━━━ Document segment
MobileRead Forums - View Single Post

EastEriq · 10-06-2020, 05:31 PM

And these are probably a bit better, I used --disable-trim and the following substitution rules to kill all tags but <U> (used for grammar), <M> (sillabation, phonetic) <L> (resolve abbreviation) and <F> (acception)

Code:

# remove most of the tags but not all from lingoes hebrew dictionaries

cat $1 |\
  sed -e "s|<U>|<br\><i>|g" \
      -e "s|</U>|</i> |g" \
      -e "s|<M>| <b>|g" \
      -e "s|</M>|</b> |g" \
      -e "s|<F>|<br\>‣|g" \
      -e "s|</F>| |g" \
      -e "s|<L>| •|g" \
      -e "s|</L>| |g" \
      -e "s|<[/]*[NCIÒ]>||g" \
      -e "s|<H>|<span>|g" \
      -e 's|<H J="rtl">|<span dir="rtl">|g' \
      -e 's|<H J="rtl" />||g' \
      -e 's|<H />||g' \
      -e "s|</H>|</span>|g" \
      -e 's|\\\"|״|g' \
      -e "s|&gt;&gt;|←|g" \
> $2

ETA: Still within the lines of plain substitutions and not a real XML parser, I've improved a little the treatment of tags, for a better formatting in KR, and caused pyglossary to recognise correctly the dictionary languages. The remaining issue I see is a bidi one, parentheses around Hebrew text in the Hebrew-English dictionary are misplaced, even if they fall inside a <span dir="rtl"></span>
━━━━━━
■ Jobs
a: In the forum post, which option does the poster say was used?
b: Reproduce everything in the forum post from "And these are" down to "and <F> (acception)".
The listing is separate material, unconnected to the forum post.
━━━ Raw records
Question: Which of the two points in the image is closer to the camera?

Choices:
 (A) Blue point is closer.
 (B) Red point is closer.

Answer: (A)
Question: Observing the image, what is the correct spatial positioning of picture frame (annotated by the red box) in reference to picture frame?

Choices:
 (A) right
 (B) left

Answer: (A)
━━━━━━
■ Answers to the exercise
a: --disable-trim

b:
And these are probably a bit better, I used --disable-trim and the following substitution rules to kill all tags but <U> (used for grammar), <M> (sillabation, phonetic) <L> (resolve abbreviation) and <F> (acception)